_Task requirements_
The stretch from the line with "Greece | 1 |" through the line with "Page 2 of 16" in the records below: write it out exactly, and nothing else.

<<<<

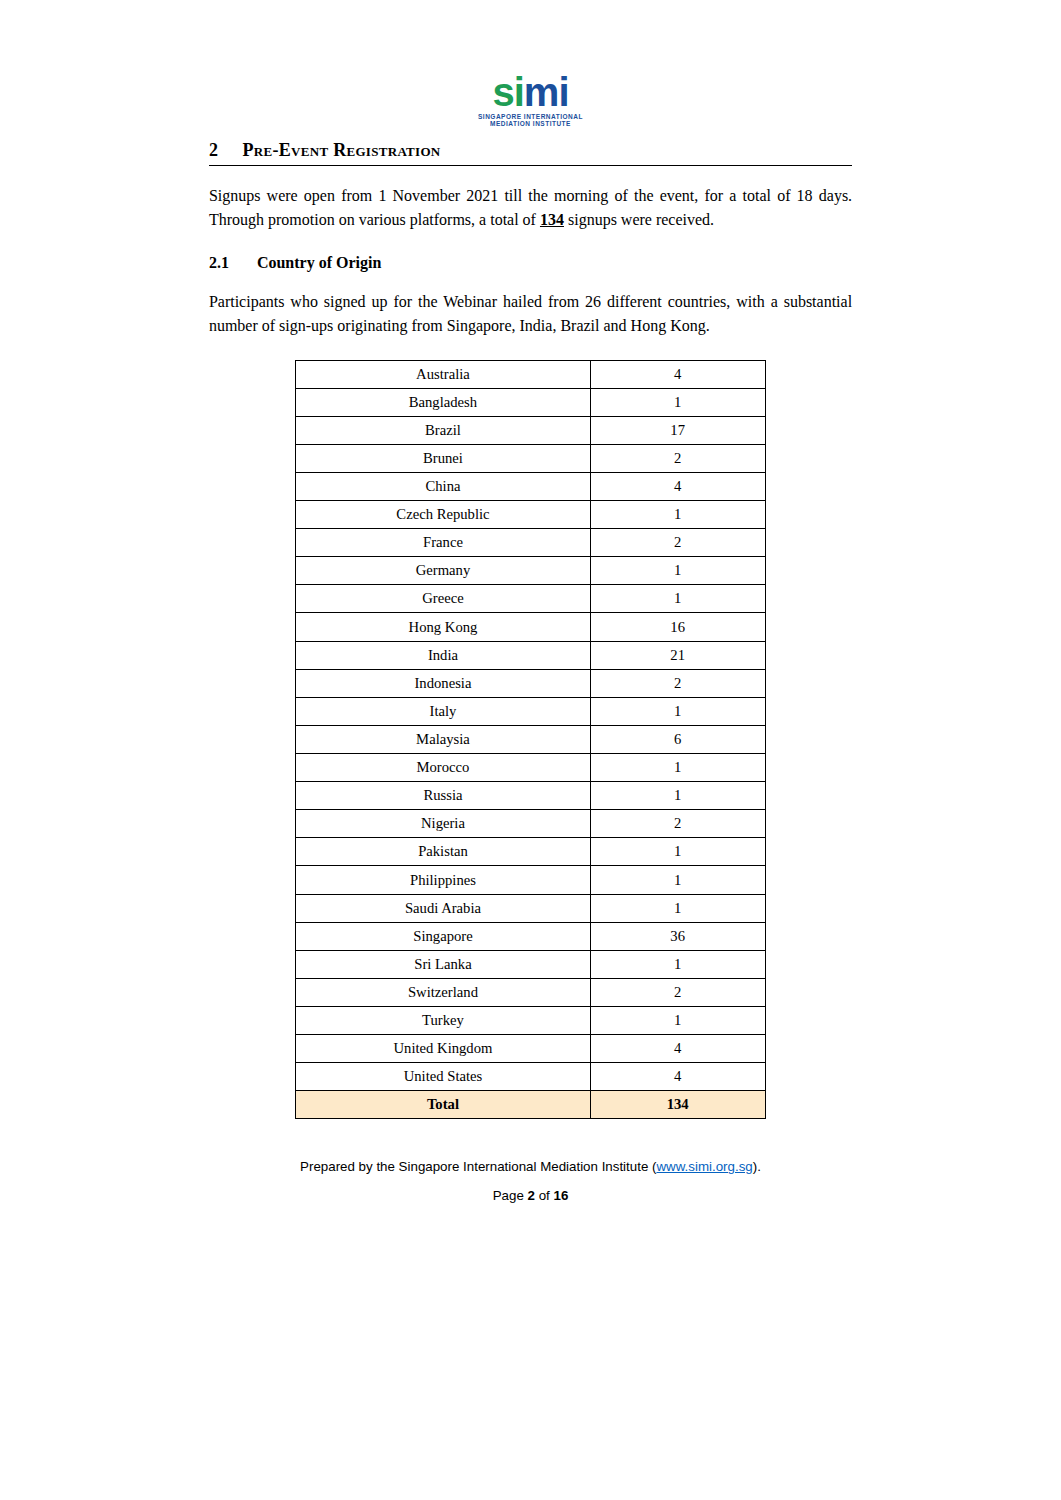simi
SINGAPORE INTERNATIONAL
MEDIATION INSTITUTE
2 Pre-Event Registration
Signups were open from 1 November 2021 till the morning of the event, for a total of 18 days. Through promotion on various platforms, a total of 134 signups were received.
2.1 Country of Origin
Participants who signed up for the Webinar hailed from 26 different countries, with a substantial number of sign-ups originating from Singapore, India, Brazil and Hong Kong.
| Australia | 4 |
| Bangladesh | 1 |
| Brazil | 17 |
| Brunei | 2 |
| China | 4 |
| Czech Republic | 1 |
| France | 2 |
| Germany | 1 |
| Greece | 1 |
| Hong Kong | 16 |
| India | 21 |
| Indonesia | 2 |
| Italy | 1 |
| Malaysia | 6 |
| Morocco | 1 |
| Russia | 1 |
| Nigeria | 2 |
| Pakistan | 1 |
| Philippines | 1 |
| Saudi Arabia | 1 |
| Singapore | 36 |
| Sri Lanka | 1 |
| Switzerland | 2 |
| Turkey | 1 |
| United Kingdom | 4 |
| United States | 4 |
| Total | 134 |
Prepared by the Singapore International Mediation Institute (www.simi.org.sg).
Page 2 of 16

>>>>
<<<<

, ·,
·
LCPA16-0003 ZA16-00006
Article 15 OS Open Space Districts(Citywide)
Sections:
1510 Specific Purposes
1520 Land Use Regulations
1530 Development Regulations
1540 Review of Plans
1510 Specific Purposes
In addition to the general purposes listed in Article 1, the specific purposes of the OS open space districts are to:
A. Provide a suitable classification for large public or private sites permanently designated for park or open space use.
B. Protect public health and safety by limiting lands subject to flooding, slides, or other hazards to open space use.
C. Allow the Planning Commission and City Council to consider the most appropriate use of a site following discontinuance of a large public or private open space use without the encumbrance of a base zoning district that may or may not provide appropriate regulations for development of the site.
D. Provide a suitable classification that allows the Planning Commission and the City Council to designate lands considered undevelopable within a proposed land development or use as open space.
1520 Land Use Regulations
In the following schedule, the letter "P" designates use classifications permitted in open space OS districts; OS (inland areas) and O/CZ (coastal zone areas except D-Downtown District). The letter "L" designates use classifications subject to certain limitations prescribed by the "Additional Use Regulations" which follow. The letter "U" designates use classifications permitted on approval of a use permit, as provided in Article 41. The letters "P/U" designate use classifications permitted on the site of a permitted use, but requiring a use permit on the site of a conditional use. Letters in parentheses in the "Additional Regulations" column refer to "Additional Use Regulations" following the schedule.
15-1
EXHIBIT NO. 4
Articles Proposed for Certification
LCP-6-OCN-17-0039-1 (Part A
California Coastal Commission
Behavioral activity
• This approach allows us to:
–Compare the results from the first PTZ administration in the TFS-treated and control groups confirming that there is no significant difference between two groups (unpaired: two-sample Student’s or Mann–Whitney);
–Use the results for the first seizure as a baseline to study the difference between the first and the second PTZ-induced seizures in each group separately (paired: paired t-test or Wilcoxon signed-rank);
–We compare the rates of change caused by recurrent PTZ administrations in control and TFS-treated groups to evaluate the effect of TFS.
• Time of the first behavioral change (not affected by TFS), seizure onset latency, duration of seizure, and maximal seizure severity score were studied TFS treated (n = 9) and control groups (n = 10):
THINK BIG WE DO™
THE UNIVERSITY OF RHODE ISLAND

>>>>
<<<<

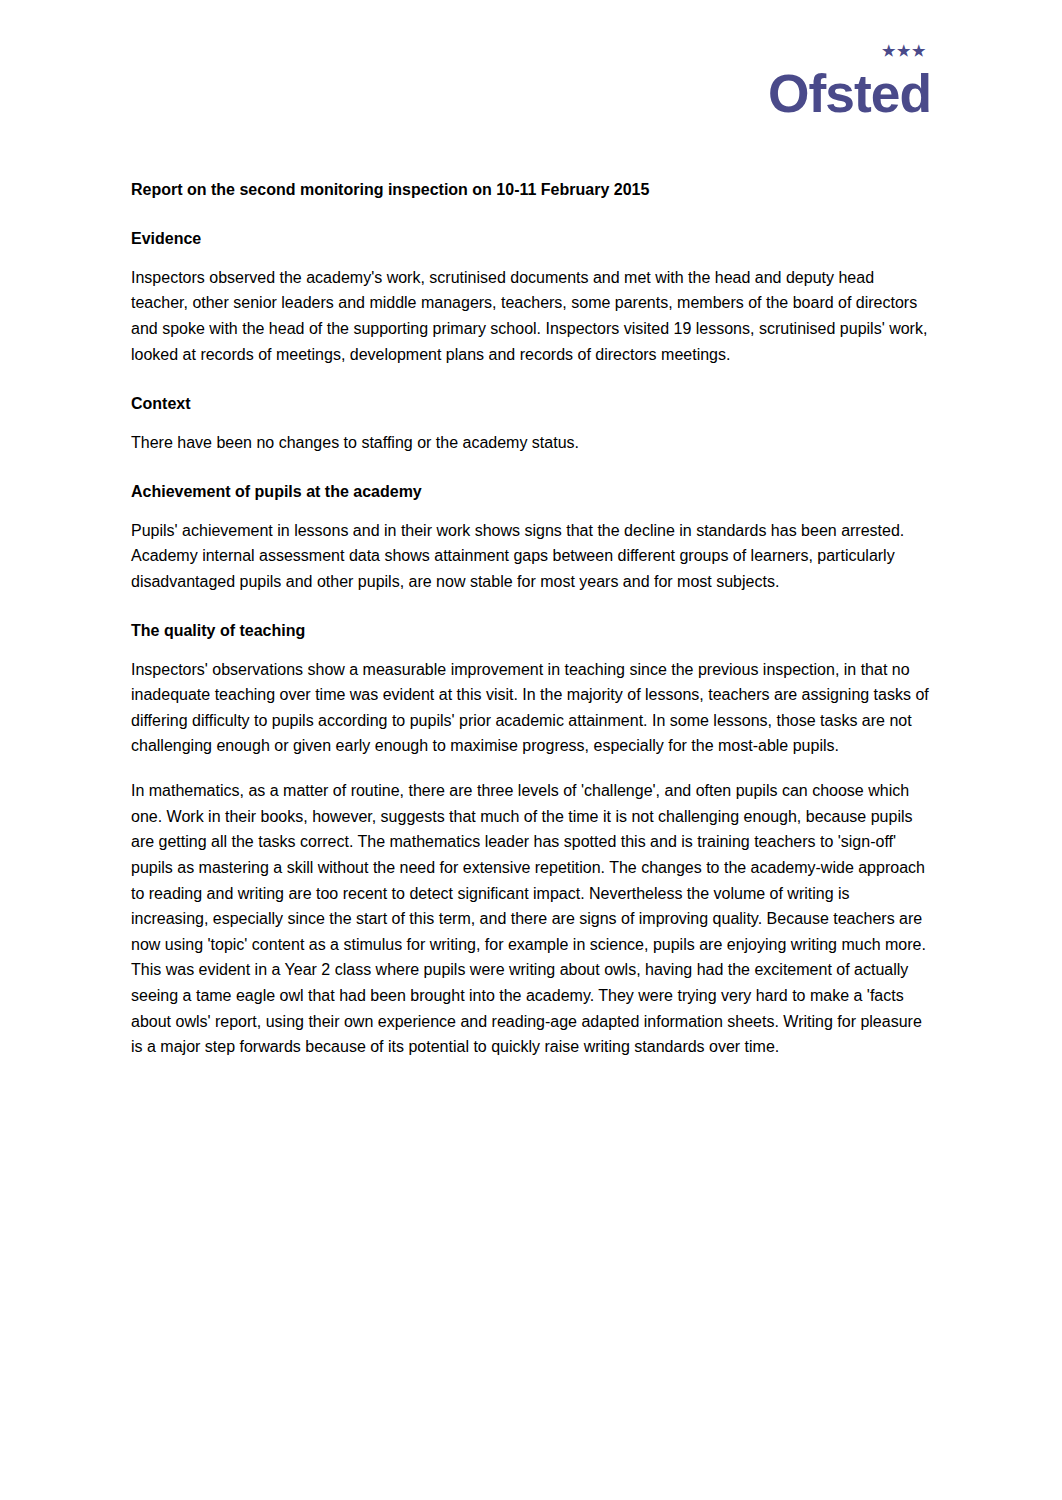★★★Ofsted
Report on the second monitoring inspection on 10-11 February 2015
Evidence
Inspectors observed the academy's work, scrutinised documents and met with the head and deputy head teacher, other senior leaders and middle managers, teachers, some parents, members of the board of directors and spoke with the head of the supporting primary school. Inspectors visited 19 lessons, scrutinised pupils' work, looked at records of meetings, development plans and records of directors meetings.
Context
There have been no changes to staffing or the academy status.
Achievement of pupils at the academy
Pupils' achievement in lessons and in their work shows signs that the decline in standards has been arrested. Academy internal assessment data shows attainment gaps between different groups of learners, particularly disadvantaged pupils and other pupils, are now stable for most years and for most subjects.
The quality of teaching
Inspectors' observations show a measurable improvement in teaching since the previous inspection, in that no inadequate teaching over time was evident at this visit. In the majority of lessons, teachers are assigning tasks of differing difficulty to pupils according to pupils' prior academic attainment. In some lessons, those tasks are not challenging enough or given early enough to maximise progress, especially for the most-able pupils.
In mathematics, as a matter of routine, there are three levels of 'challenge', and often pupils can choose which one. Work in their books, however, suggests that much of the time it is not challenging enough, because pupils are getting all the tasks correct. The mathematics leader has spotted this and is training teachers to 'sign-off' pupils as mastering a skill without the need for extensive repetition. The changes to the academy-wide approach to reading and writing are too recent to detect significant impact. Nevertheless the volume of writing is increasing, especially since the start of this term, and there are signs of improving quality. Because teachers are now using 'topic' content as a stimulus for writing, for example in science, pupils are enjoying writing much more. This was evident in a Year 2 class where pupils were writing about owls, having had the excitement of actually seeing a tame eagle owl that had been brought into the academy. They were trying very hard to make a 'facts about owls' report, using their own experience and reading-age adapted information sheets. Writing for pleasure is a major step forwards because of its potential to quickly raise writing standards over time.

>>>>

_The completed task_
| Greece | 1 |
| Hong Kong | 16 |
| India | 21 |
| Indonesia | 2 |
| Italy | 1 |
| Malaysia | 6 |
| Morocco | 1 |
| Russia | 1 |
| Nigeria | 2 |
| Pakistan | 1 |
| Philippines | 1 |
| Saudi Arabia | 1 |
| Singapore | 36 |
| Sri Lanka | 1 |
| Switzerland | 2 |
| Turkey | 1 |
| United Kingdom | 4 |
| United States | 4 |
| Total | 134 |
Prepared by the Singapore International Mediation Institute (www.simi.org.sg).
Page 2 of 16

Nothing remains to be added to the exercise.